Researchers have discovered an important role for an enzyme called carnitine acetyltransferase (CrAT) in regulating fuel selection under different nutritional conditions. CrAT is located in mitochondria, the structures in cells that extract energy from a variety of fuel sources. Glucose is their primary fuel, but mitochondria can switch to burning fat when glucose levels are low, such as during a fast. Previous research showed that the mitochondria of people with type 2 diabetes are not as adept as those of healthy people when it comes time to switch back to using glucose following a meal—and also suggested that the reason may relate to a problem with CrAT. The major function of CrAT is to catalyze the transfer of the “acetyl” portion of a molecule called acetyl-CoA to an essential nutrient called carnitine. Unlike CoA, carnitine can take acetyl groups out of the mitochondria. This is important, because acetyl-CoA is a major by product of mitochondrial energy production, and, if it accumulates, it can interfere with the work of other mitochondrial enzymes, including those involved in glucose metabolism. The new research explores the role of CrAT in metabolism, and helps explain why fuel switching is reduced in people with type 2 diabetes. 

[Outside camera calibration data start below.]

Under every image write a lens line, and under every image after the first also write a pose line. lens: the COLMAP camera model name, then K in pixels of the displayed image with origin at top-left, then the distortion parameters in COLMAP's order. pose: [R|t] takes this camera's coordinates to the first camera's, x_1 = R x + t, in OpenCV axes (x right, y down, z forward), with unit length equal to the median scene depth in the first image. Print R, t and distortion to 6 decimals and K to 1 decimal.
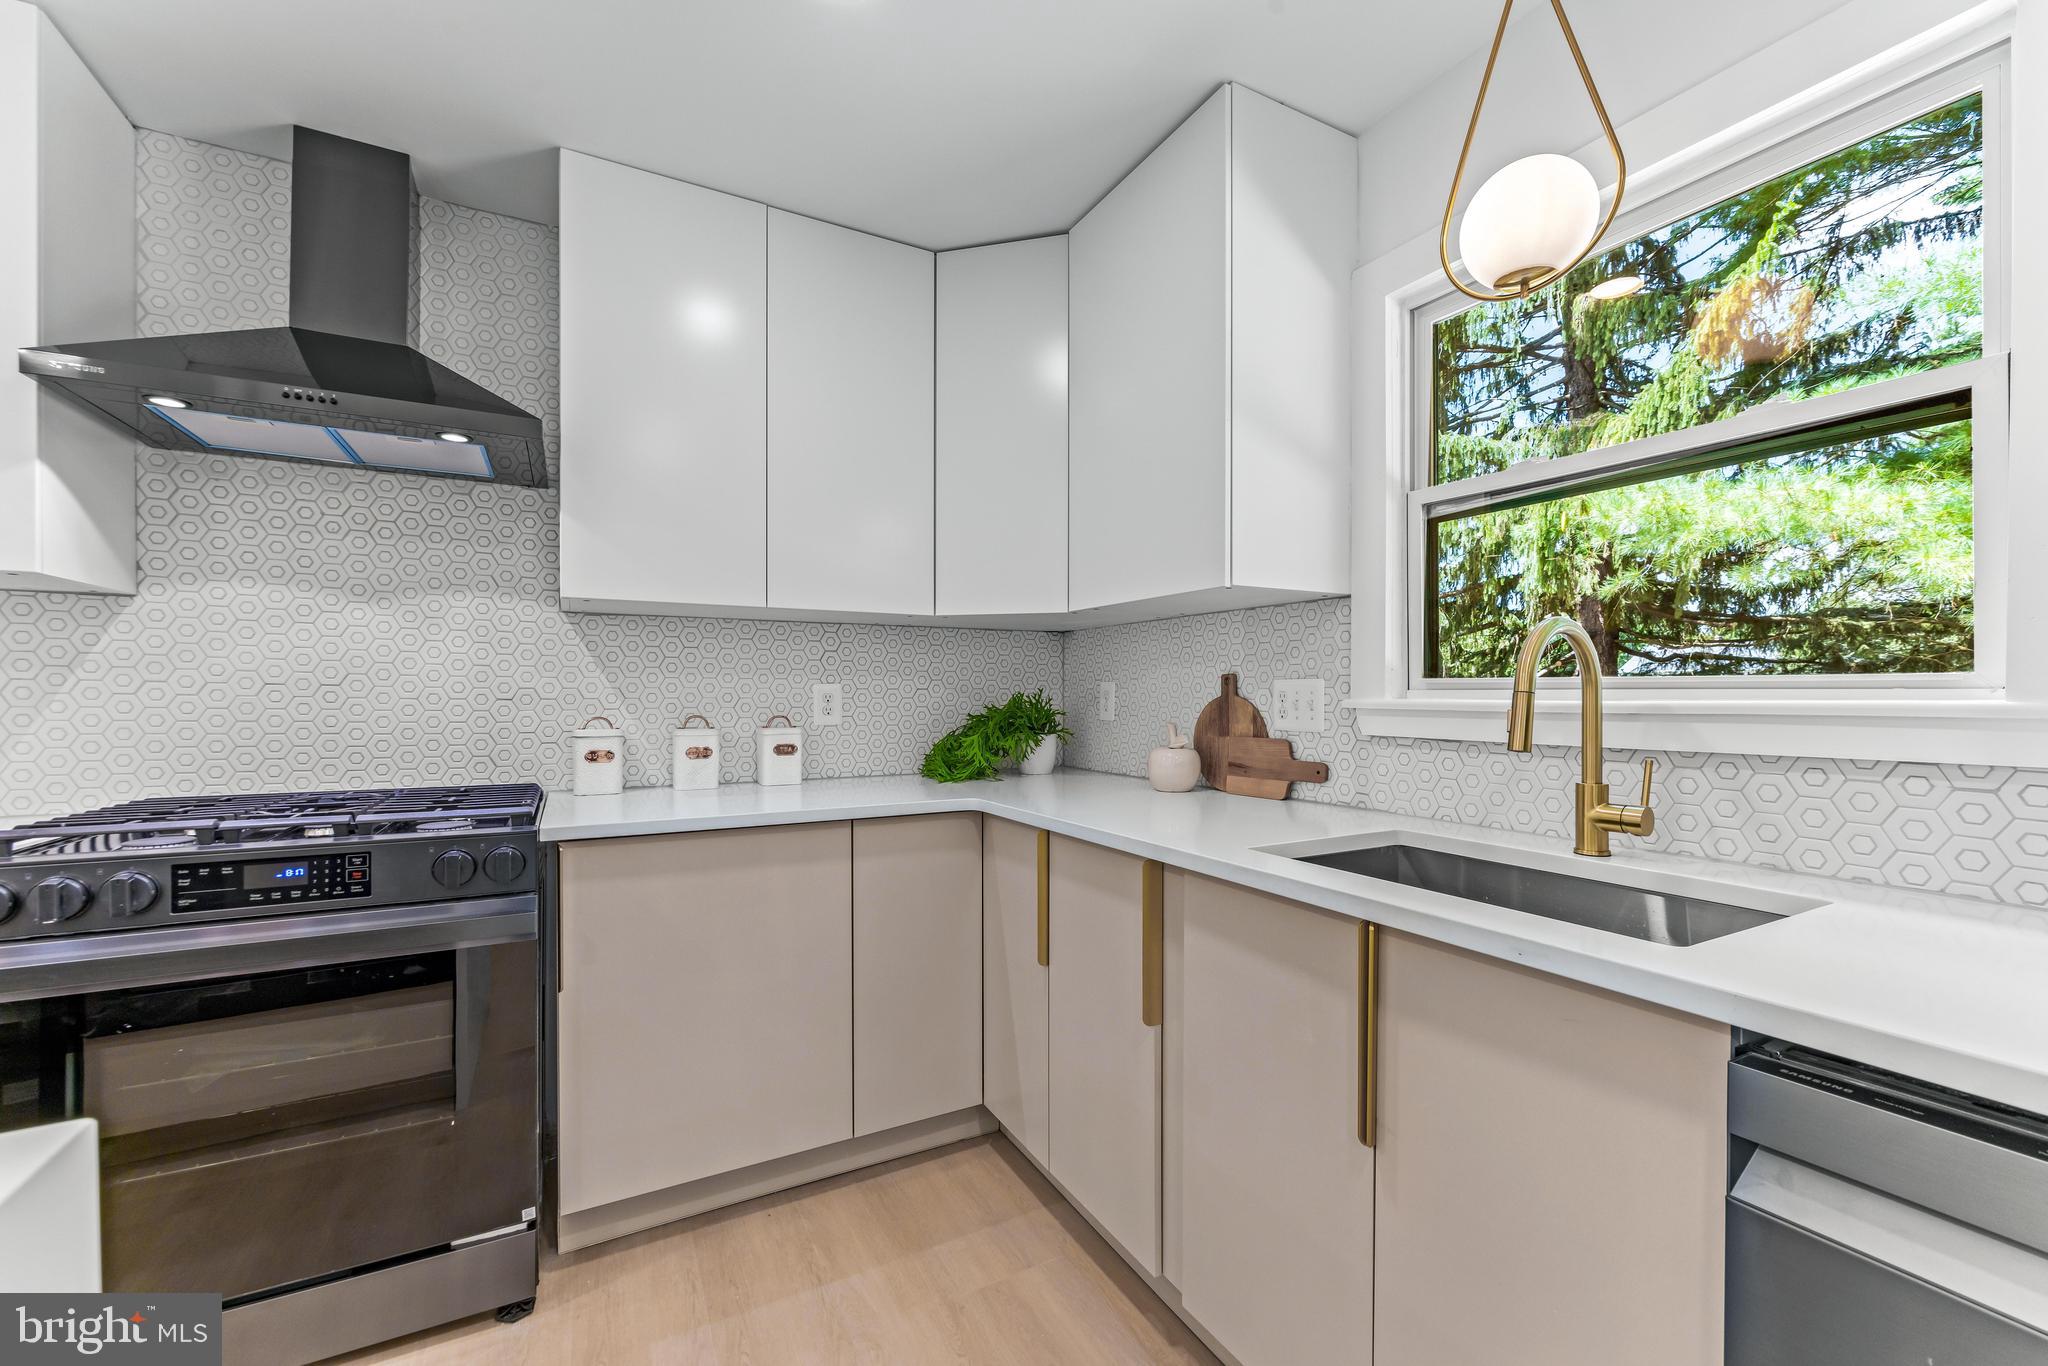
lens RADIAL K [[833.5, 0, 1016.3], [0, 833.5, 692.8], [0, 0, 1]] dist [-0.005314, 0.000940]
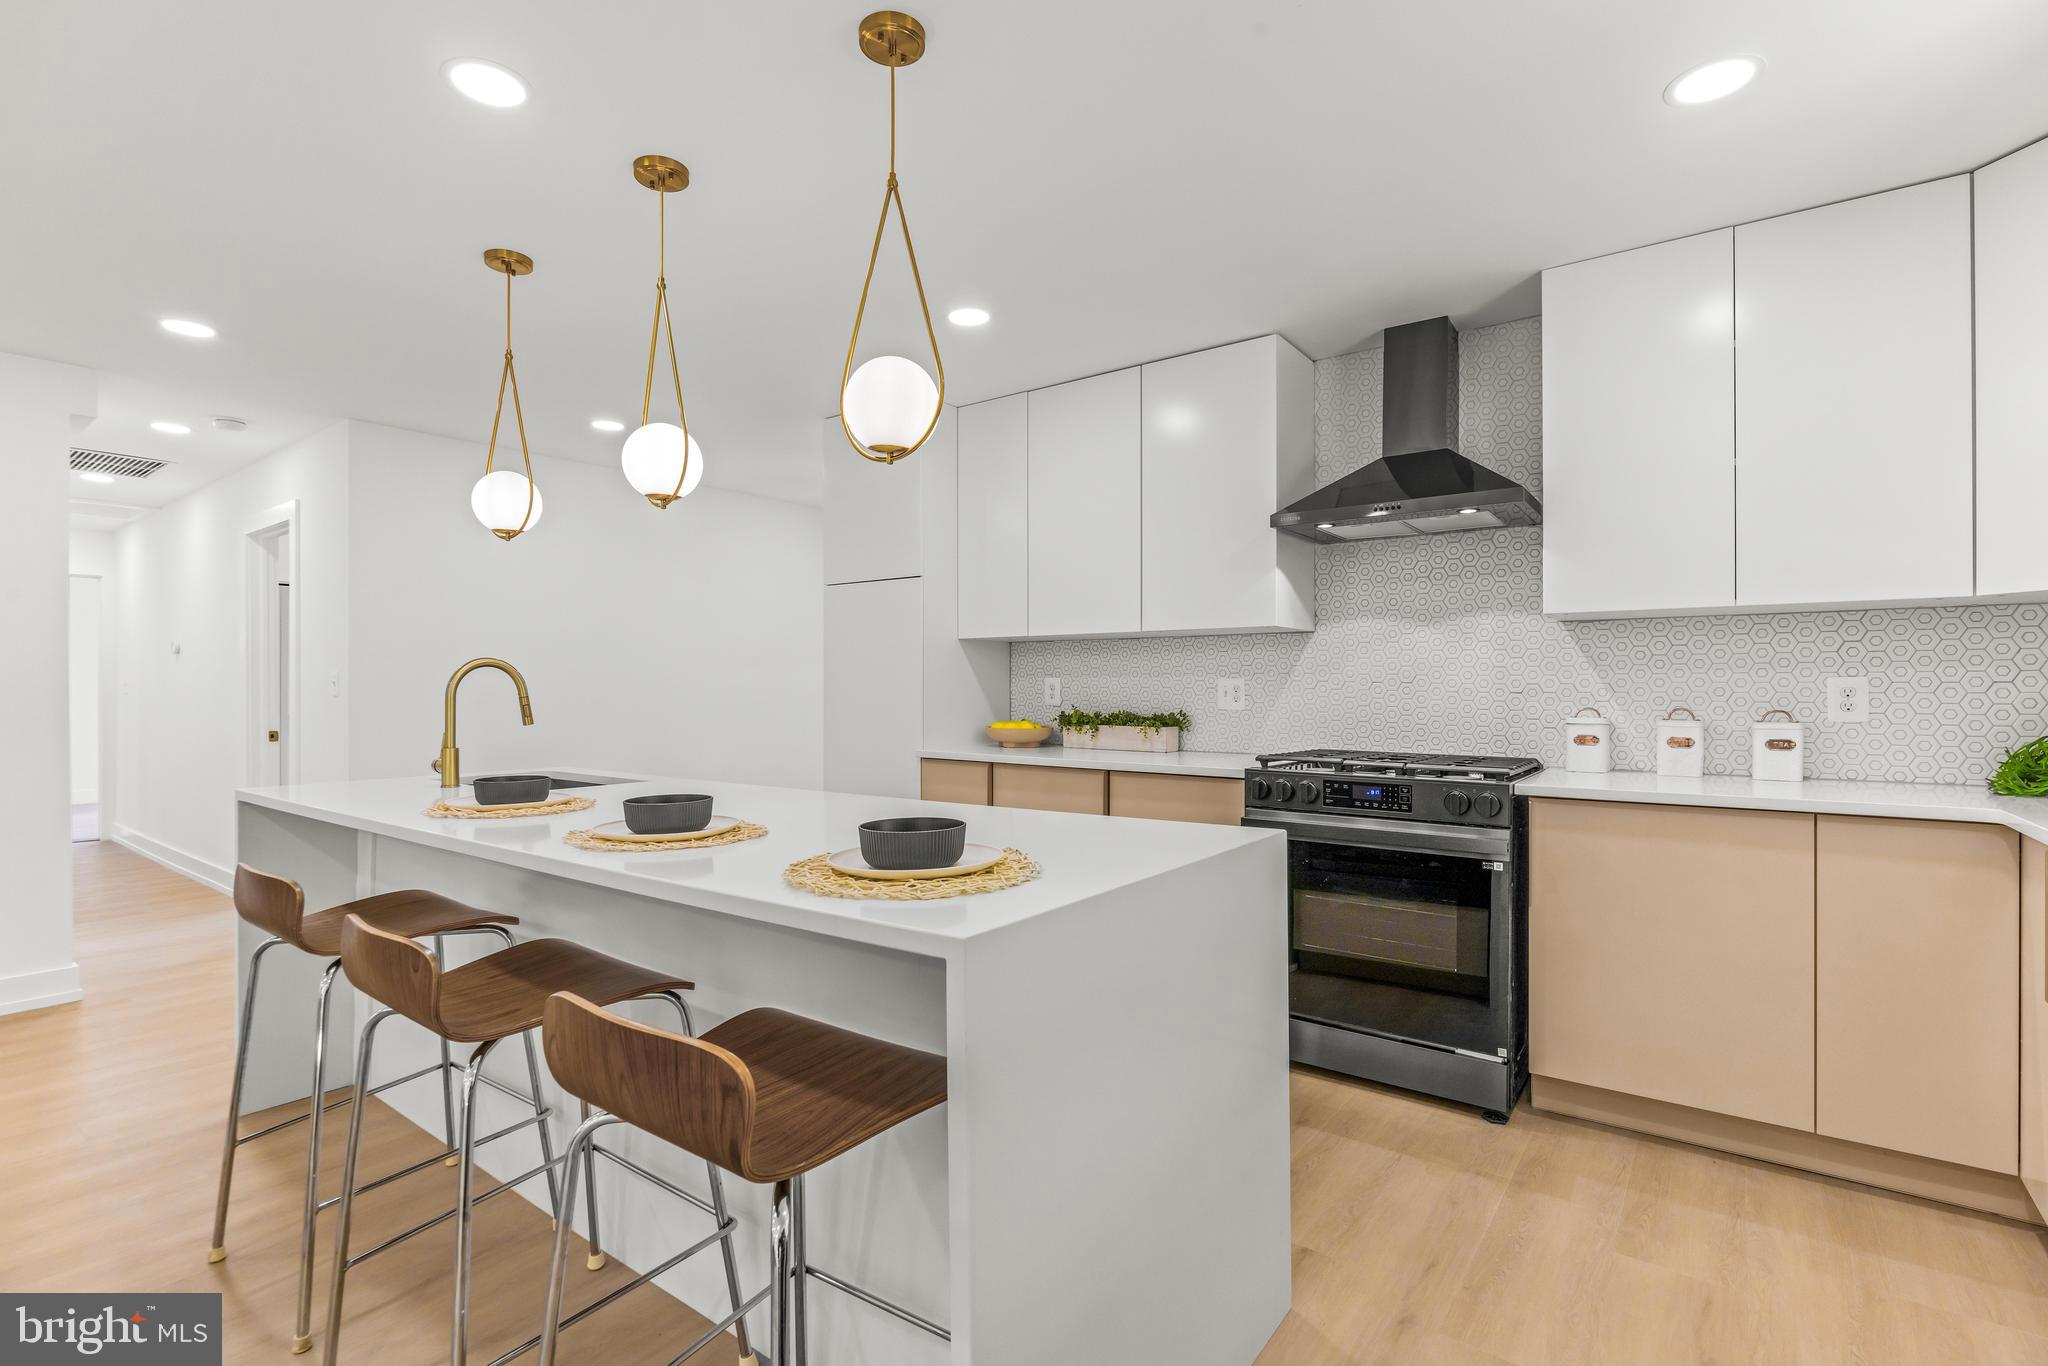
lens RADIAL K [[928.3, 0, 1036.1], [0, 928.3, 691.8], [0, 0, 1]] dist [-0.013134, 0.000586]
pose [[0.421515, 0.002689, -0.906818, 0.412765], [-0.000446, 0.999996, 0.002758, 0.003609], [0.906821, -0.000758, 0.421514, -0.317437]]
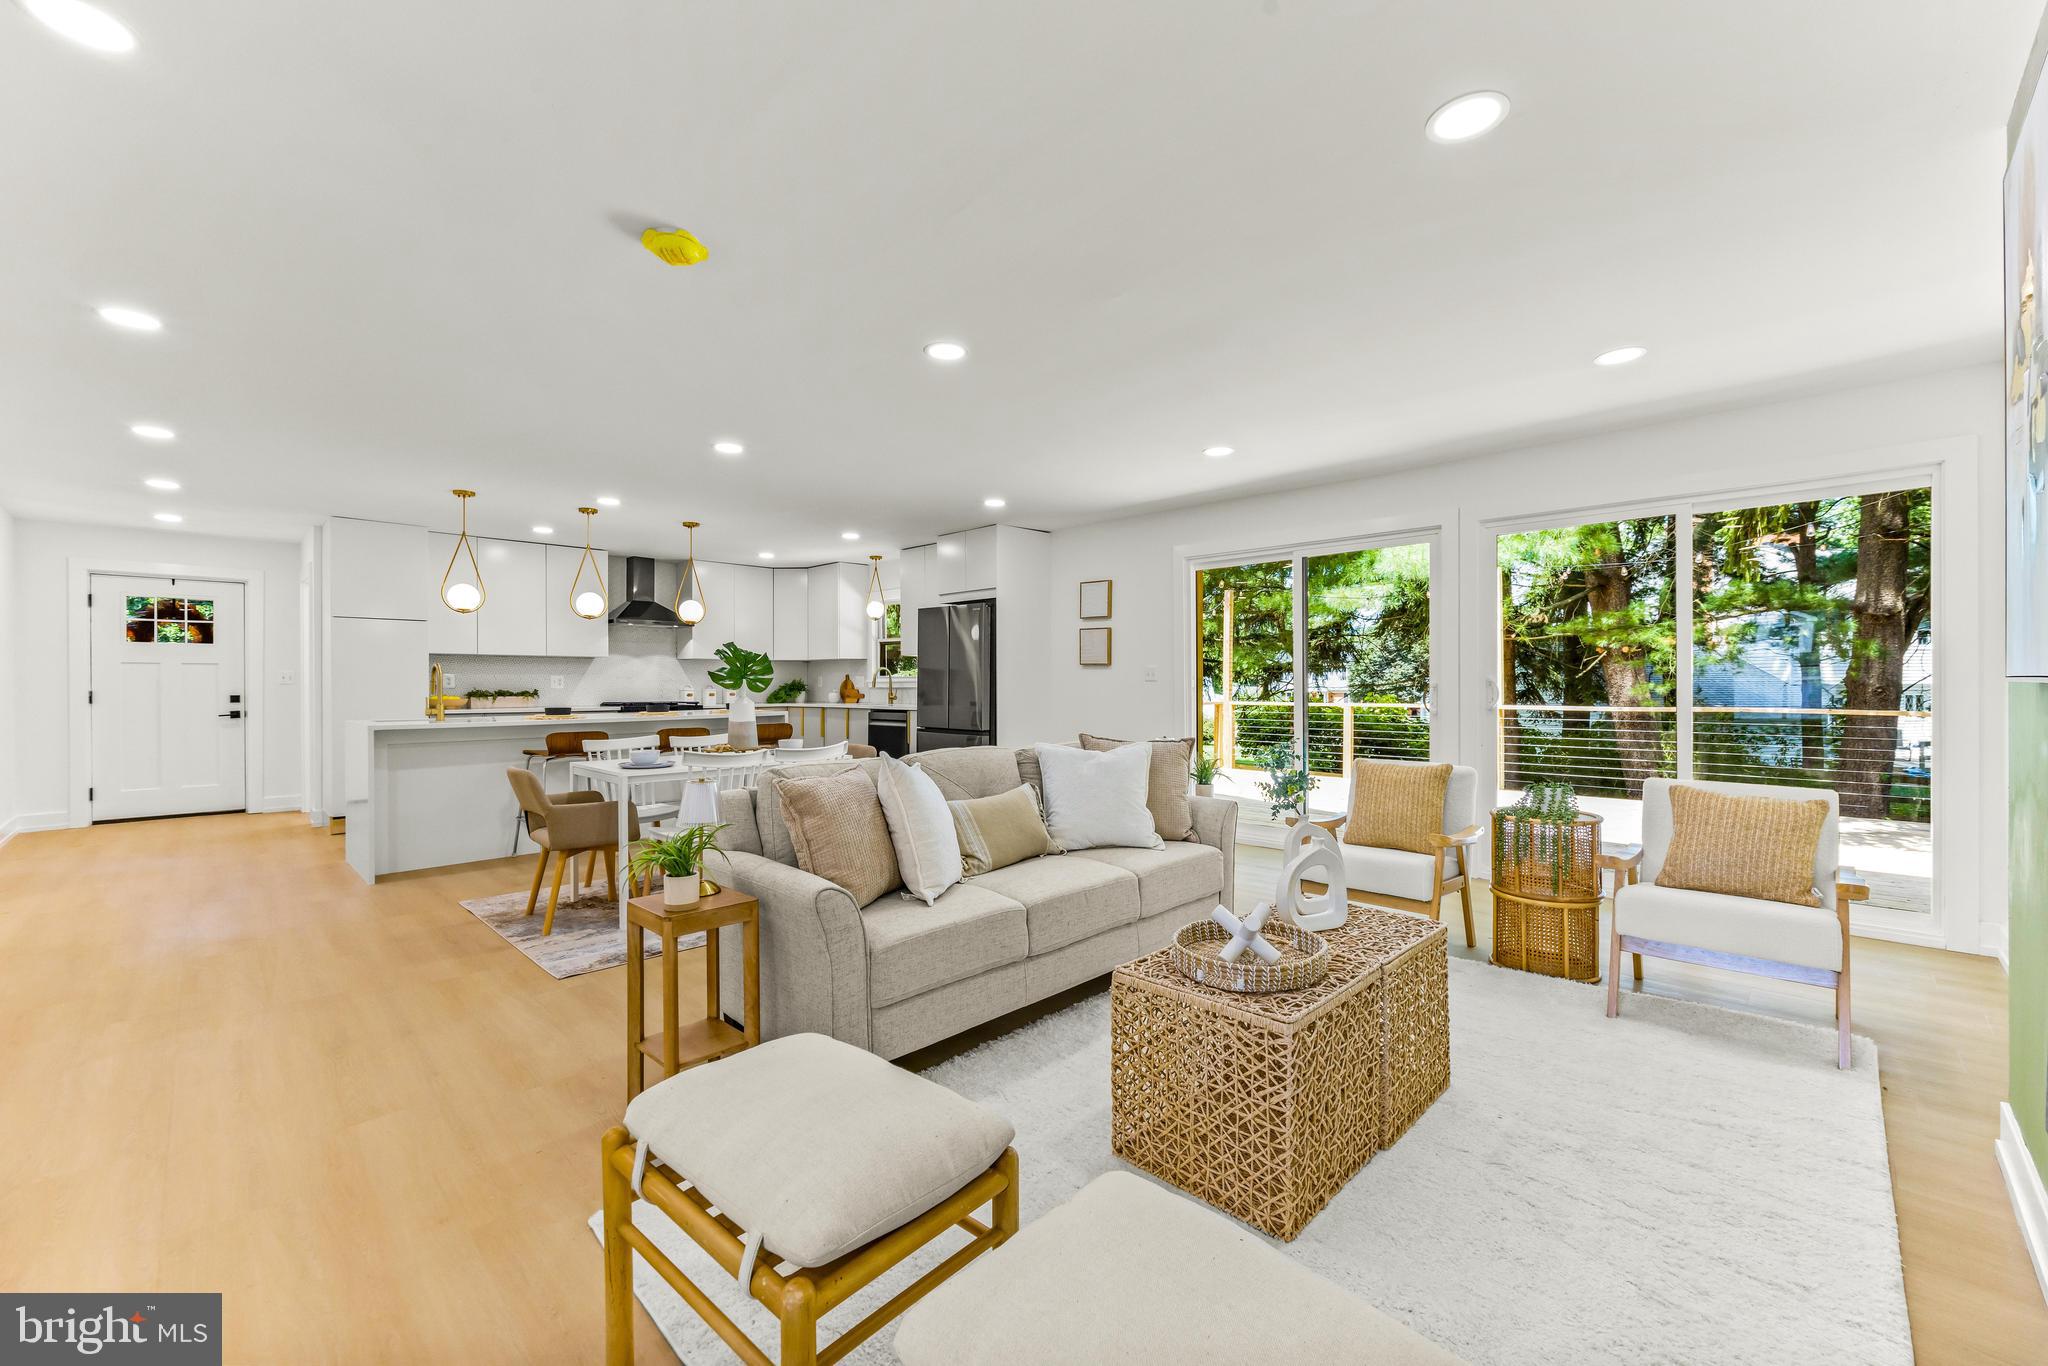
lens RADIAL K [[833.5, 0, 1020.8], [0, 833.5, 688.1], [0, 0, 1]] dist [-0.005314, 0.000940]
pose [[0.956006, -0.004154, 0.293318, -0.161299], [0.002982, 0.999986, 0.004443, 0.031520], [-0.293333, -0.003373, 0.956005, -3.683999]]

The researchers genetically engineered mice to lack CrAT in their muscles, finding that such animals became insulin resistant and had high blood glucose levels, two conditions associated with prediabetes and diabetes. These results suggested that CrAT was playing a role in regulating metabolism. Experiments on mitochondria isolated from the animals’ muscles showed that they burn more fat than do normal mitochondria, but were impaired in their ability to switch to burning glucose. The researchers found that experimentally reducing CrAT activity in laboratory cultures of human muscle cells had similar effects to those observed in mice without CrAT, reducing capacity to switch from using fats to using glucose for cellular fuel. Because people with type 2 diabetes have a defect in fuel switching, the researchers hypothesized that people with the disease may have reduced levels of CrAT in their muscles. Indeed, they found that muscles of people with type 2 diabetes seem to make less CrAT than those of people without the disease. Other experiments suggested that loss of CrAT led to the expected build up of acetyl-CoA, apparently inhibiting enzymes that are important in glucose metabolism and thus preventing fuel switching to glucose. These observations suggested that it might be possible to help cells of people with type 2 diabetes get rid of the excess acetyl CoA by providing supplementary carnitine, the nutrient to which CrAT transfers the acetyl group, and thus making it easier for the enzyme to do its job. The researchers tested this approach in a pilot study in older people with modestly elevated blood glucose levels who were given carnitine supplements for 6 months. Insulin sensitivity improved, and the activity of a cellular enzyme involved in glucose metabolism increased, suggesting that carnitine supplementation may help promote fuel switching to glucose. These results confirm that CrAT is an important regulator in transitioning between glucose and fat metabolism. The preliminary results in the human pilot study, if confirmed through placebo-controlled trials, suggest that carnitine supplementation or other strategies to target CrAT may prove to be viable therapeutic approaches to treatment or prevention of type 2 diabetes. 

Muoio DM, Noland RC, Kovalik JP, et al. Muscle-specific deletion of carnitine acetyltransferase compromises glucose tolerance and metabolic flexibility. Cell Metab 15: 764-777, 2012.